### ASSIGNMENT
Will you quote all of the entries, word for word?

(INPUT DATA)

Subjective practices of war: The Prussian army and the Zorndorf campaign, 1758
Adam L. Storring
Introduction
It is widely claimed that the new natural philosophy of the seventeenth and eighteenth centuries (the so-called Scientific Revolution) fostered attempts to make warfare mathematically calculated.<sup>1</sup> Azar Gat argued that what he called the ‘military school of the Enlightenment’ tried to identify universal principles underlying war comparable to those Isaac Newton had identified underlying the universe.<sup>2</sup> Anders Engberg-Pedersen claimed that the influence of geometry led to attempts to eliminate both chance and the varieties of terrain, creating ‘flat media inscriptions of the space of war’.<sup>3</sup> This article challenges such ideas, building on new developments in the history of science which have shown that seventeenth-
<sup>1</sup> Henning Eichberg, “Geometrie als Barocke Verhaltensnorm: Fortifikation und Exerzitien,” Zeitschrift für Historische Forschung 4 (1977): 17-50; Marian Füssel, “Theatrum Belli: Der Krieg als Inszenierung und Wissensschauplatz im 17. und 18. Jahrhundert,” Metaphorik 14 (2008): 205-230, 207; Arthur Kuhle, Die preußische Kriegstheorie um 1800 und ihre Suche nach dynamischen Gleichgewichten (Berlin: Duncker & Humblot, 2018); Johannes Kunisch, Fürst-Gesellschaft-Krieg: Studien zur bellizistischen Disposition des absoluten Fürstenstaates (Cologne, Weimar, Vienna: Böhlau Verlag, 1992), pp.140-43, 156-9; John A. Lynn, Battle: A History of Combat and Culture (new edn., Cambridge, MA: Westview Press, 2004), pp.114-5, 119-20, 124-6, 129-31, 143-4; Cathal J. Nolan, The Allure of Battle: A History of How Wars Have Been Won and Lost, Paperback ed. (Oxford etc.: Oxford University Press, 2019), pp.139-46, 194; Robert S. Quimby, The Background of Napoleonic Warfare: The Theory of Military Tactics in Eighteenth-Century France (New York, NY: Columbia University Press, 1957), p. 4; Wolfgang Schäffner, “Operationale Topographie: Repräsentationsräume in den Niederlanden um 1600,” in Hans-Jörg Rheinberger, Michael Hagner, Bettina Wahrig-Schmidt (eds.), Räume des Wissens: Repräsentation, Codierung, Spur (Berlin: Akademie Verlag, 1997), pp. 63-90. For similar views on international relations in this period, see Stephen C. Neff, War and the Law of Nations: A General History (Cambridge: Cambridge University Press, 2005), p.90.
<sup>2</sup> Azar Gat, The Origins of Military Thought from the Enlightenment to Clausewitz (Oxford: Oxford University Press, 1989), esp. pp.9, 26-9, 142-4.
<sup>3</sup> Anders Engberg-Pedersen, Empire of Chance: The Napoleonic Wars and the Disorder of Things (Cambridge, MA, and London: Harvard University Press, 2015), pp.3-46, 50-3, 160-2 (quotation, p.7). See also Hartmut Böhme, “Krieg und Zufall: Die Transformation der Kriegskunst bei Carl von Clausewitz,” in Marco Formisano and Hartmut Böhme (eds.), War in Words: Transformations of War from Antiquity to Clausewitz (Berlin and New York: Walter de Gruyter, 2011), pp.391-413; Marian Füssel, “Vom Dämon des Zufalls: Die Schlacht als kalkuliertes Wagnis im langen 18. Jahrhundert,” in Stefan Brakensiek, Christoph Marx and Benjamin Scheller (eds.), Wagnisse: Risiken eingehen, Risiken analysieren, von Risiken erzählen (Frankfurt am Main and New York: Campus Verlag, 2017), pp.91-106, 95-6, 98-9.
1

(End INPUT DATA)

### WRITTEN RESPONSE
Subjective practices of war: The Prussian army and the Zorndorf campaign, 1758
Adam L. Storring
Introduction
It is widely claimed that the new natural philosophy of the seventeenth and eighteenth centuries (the so-called Scientific Revolution) fostered attempts to make warfare mathematically calculated.<sup>1</sup> Azar Gat argued that what he called the ‘military school of the Enlightenment’ tried to identify universal principles underlying war comparable to those Isaac Newton had identified underlying the universe.<sup>2</sup> Anders Engberg-Pedersen claimed that the influence of geometry led to attempts to eliminate both chance and the varieties of terrain, creating ‘flat media inscriptions of the space of war’.<sup>3</sup> This article challenges such ideas, building on new developments in the history of science which have shown that seventeenth-
<sup>1</sup> Henning Eichberg, “Geometrie als Barocke Verhaltensnorm: Fortifikation und Exerzitien,” Zeitschrift für Historische Forschung 4 (1977): 17-50; Marian Füssel, “Theatrum Belli: Der Krieg als Inszenierung und Wissensschauplatz im 17. und 18. Jahrhundert,” Metaphorik 14 (2008): 205-230, 207; Arthur Kuhle, Die preußische Kriegstheorie um 1800 und ihre Suche nach dynamischen Gleichgewichten (Berlin: Duncker & Humblot, 2018); Johannes Kunisch, Fürst-Gesellschaft-Krieg: Studien zur bellizistischen Disposition des absoluten Fürstenstaates (Cologne, Weimar, Vienna: Böhlau Verlag, 1992), pp.140-43, 156-9; John A. Lynn, Battle: A History of Combat and Culture (new edn., Cambridge, MA: Westview Press, 2004), pp.114-5, 119-20, 124-6, 129-31, 143-4; Cathal J. Nolan, The Allure of Battle: A History of How Wars Have Been Won and Lost, Paperback ed. (Oxford etc.: Oxford University Press, 2019), pp.139-46, 194; Robert S. Quimby, The Background of Napoleonic Warfare: The Theory of Military Tactics in Eighteenth-Century France (New York, NY: Columbia University Press, 1957), p. 4; Wolfgang Schäffner, “Operationale Topographie: Repräsentationsräume in den Niederlanden um 1600,” in Hans-Jörg Rheinberger, Michael Hagner, Bettina Wahrig-Schmidt (eds.), Räume des Wissens: Repräsentation, Codierung, Spur (Berlin: Akademie Verlag, 1997), pp. 63-90. For similar views on international relations in this period, see Stephen C. Neff, War and the Law of Nations: A General History (Cambridge: Cambridge University Press, 2005), p.90.
<sup>2</sup> Azar Gat, The Origins of Military Thought from the Enlightenment to Clausewitz (Oxford: Oxford University Press, 1989), esp. pp.9, 26-9, 142-4.
<sup>3</sup> Anders Engberg-Pedersen, Empire of Chance: The Napoleonic Wars and the Disorder of Things (Cambridge, MA, and London: Harvard University Press, 2015), pp.3-46, 50-3, 160-2 (quotation, p.7). See also Hartmut Böhme, “Krieg und Zufall: Die Transformation der Kriegskunst bei Carl von Clausewitz,” in Marco Formisano and Hartmut Böhme (eds.), War in Words: Transformations of War from Antiquity to Clausewitz (Berlin and New York: Walter de Gruyter, 2011), pp.391-413; Marian Füssel, “Vom Dämon des Zufalls: Die Schlacht als kalkuliertes Wagnis im langen 18. Jahrhundert,” in Stefan Brakensiek, Christoph Marx and Benjamin Scheller (eds.), Wagnisse: Risiken eingehen, Risiken analysieren, von Risiken erzählen (Frankfurt am Main and New York: Campus Verlag, 2017), pp.91-106, 95-6, 98-9.
1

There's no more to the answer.